Em primeira análise, análogo a obra de Guy Debord ‘‘A Sociedade do Espetáculo’’, a mercantilização de notícias é corriqueira, haja vista o sensacionalismo midiático, que em prol da audiência, publica sobre assassinatos e estupros sistematicamente sobrepondo outras temáticas. Desse modo, o cidadão torna-se apático e acostumado com o cotidiano violento do país e, alienado pelo comportamento da mídia, propaga esse tipo de notícia nas redes sociais em um ciclo vicioso lastimável de adoração, muitas vezes implícita, da violência.

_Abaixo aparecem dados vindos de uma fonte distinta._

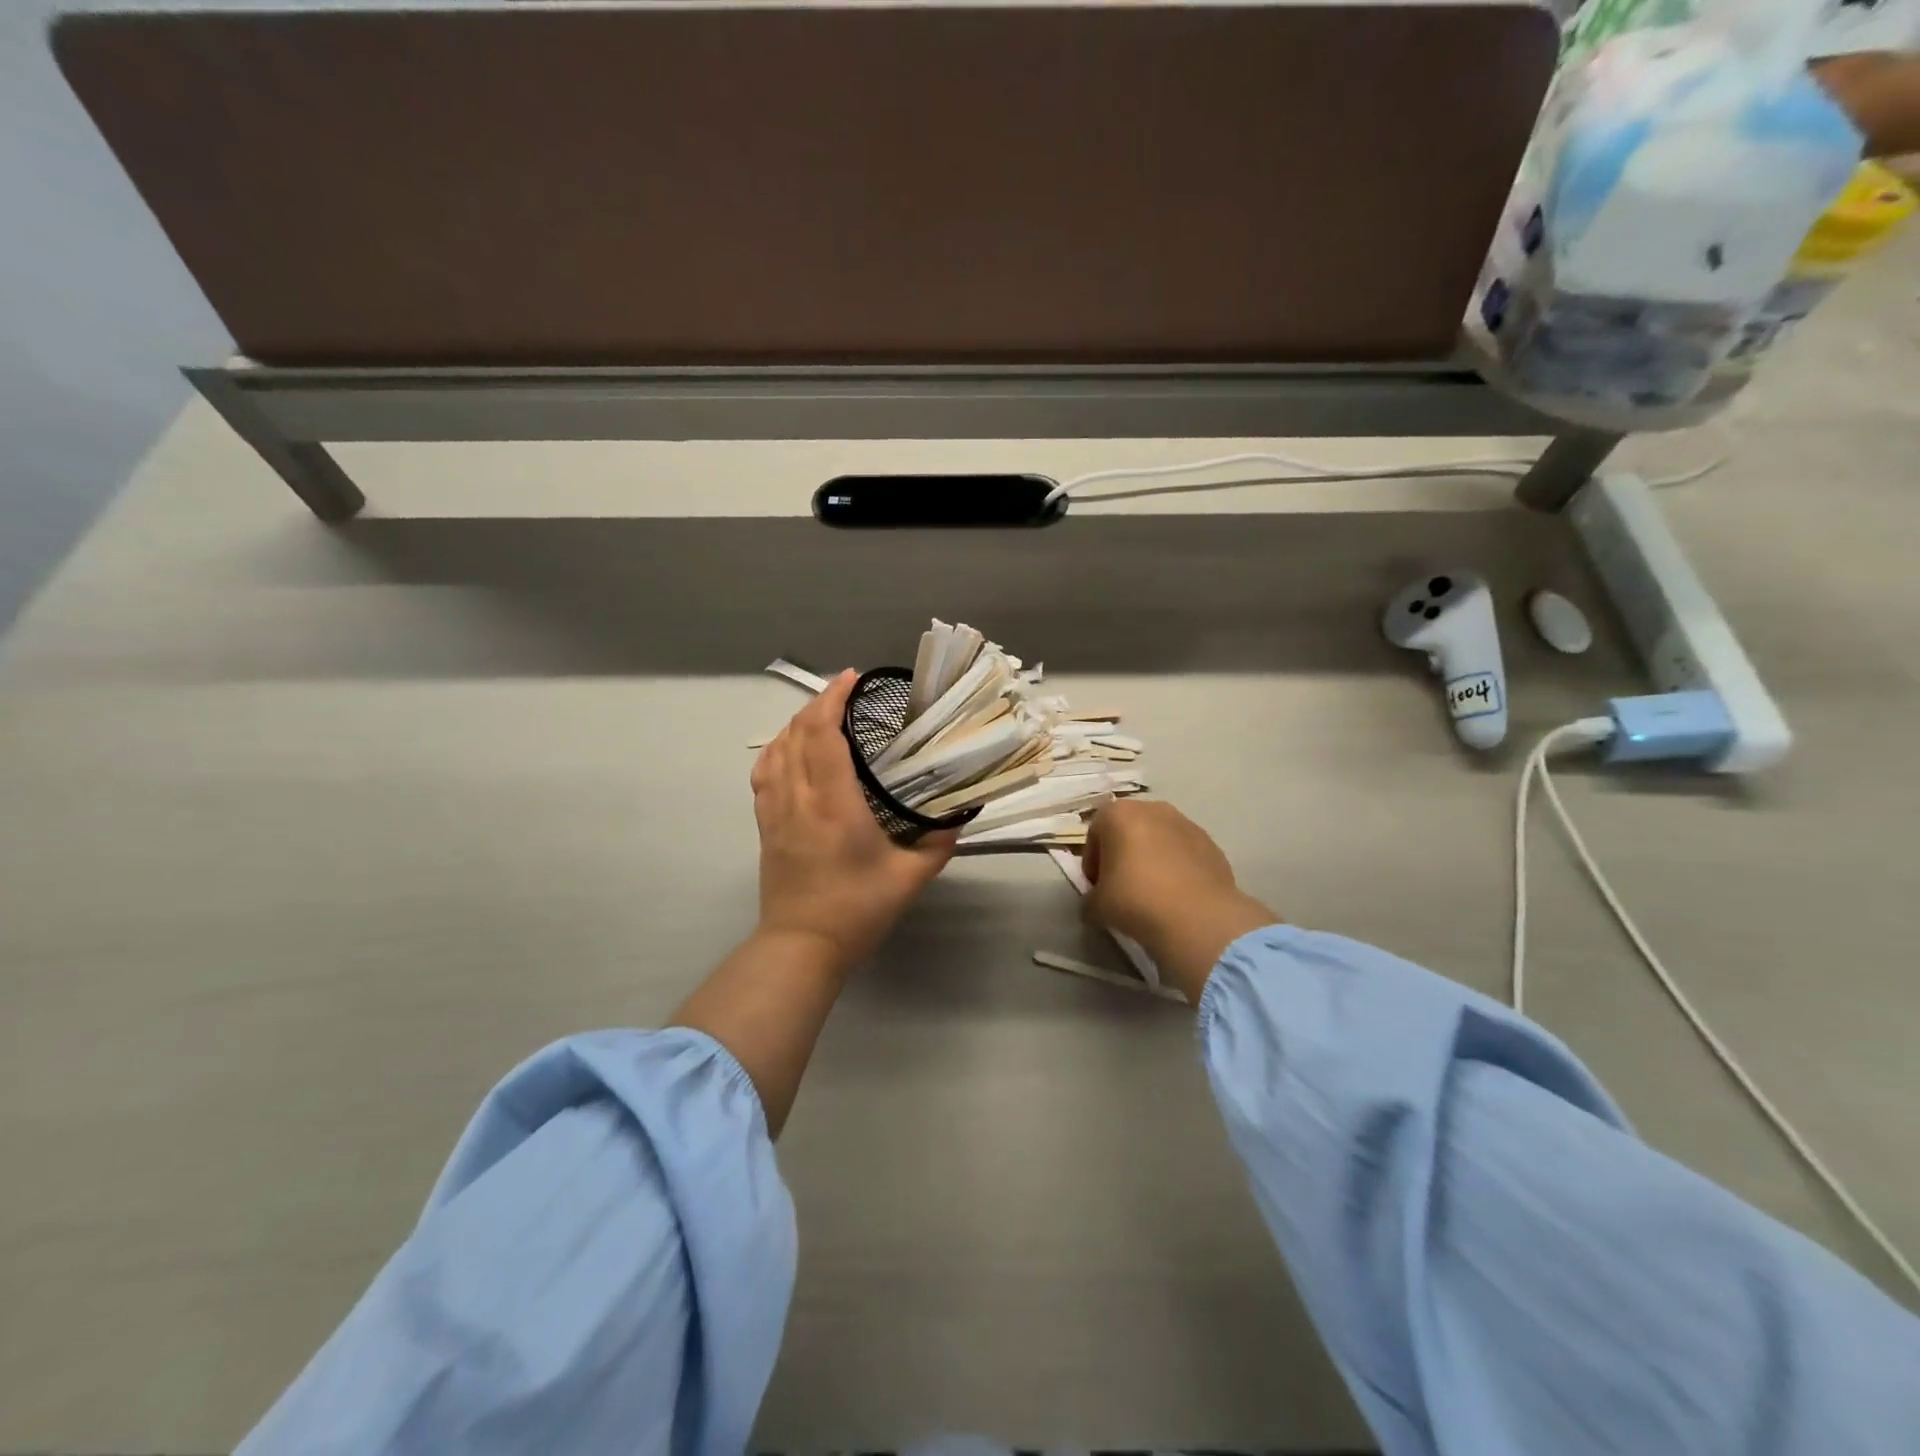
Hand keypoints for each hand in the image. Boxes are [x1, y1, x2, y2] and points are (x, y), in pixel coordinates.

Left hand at [751, 670, 957, 967]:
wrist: (802, 946)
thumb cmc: (857, 910)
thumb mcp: (910, 878)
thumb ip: (938, 844)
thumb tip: (957, 817)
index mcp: (834, 804)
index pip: (824, 735)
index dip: (833, 699)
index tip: (852, 679)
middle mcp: (799, 798)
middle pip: (797, 733)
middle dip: (818, 703)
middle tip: (846, 693)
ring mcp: (776, 811)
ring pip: (776, 749)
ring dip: (797, 723)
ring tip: (821, 714)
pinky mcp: (765, 826)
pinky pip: (764, 773)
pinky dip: (776, 749)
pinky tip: (789, 748)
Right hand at [1083, 800, 1279, 1000]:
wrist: (1198, 917)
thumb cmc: (1136, 900)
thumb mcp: (1096, 905)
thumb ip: (1091, 897)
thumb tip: (1096, 901)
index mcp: (1118, 814)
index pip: (1095, 833)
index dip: (1092, 861)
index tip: (1096, 886)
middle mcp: (1153, 809)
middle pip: (1128, 829)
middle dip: (1122, 854)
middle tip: (1121, 886)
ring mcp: (1186, 823)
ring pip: (1159, 839)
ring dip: (1151, 859)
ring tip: (1152, 892)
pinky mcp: (1211, 844)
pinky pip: (1184, 853)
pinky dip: (1177, 868)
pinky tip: (1177, 896)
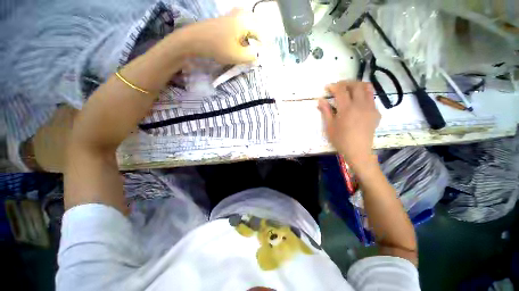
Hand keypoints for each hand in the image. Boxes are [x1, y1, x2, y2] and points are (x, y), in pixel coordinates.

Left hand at [186, 9, 261, 63]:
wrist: (194, 40)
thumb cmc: (217, 47)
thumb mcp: (237, 55)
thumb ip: (251, 55)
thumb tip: (257, 54)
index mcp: (245, 21)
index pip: (261, 33)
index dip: (262, 46)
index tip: (261, 56)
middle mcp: (240, 15)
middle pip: (255, 27)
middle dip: (257, 40)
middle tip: (255, 52)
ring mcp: (231, 16)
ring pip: (247, 26)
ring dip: (250, 38)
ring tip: (247, 49)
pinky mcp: (225, 20)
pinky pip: (240, 26)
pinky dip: (242, 36)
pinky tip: (238, 44)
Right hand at [318, 81, 380, 169]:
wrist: (358, 151)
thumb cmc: (340, 140)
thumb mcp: (329, 126)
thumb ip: (325, 111)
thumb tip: (320, 100)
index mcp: (347, 109)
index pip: (341, 90)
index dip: (334, 86)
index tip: (328, 87)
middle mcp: (360, 105)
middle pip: (356, 85)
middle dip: (346, 83)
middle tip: (338, 87)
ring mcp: (371, 108)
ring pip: (367, 88)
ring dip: (357, 85)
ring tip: (350, 89)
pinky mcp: (376, 113)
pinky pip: (371, 98)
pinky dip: (364, 95)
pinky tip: (358, 102)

Além disso, a mídia possui papel fundamental na construção da opinião pública, assim, devido a carga excessiva de exposição da violência, a potencialização do ódio e sensação de impotência é perpetuada na sociedade. Sob essa ótica, práticas de justiçamento, isto é, ‘‘justiça com as próprias mãos’’, são exponenciados e situações de linchametos crescem paralelamente com os índices de criminalidade. Afinal, o Brasil é um dos países com maior população carcerária mundial, segundo o site G1.
Diante dos fatos supracitados, cabe ao Ministério das Comunicações a divulgação da campanha nacional ‘‘Vidas Importam’’ que será propagada em todas as mídias digitais e televisivas. Posto isso, o teor da publicidade será conscientizar a sociedade sobre os impactos da violência espetacularizada e formas de contribuição para o fim da banalização da vida. Só assim, a longo prazo, o comportamento agressivo e a mentalidade apática diante do sofrimento alheio será suavizado na sociedade civil.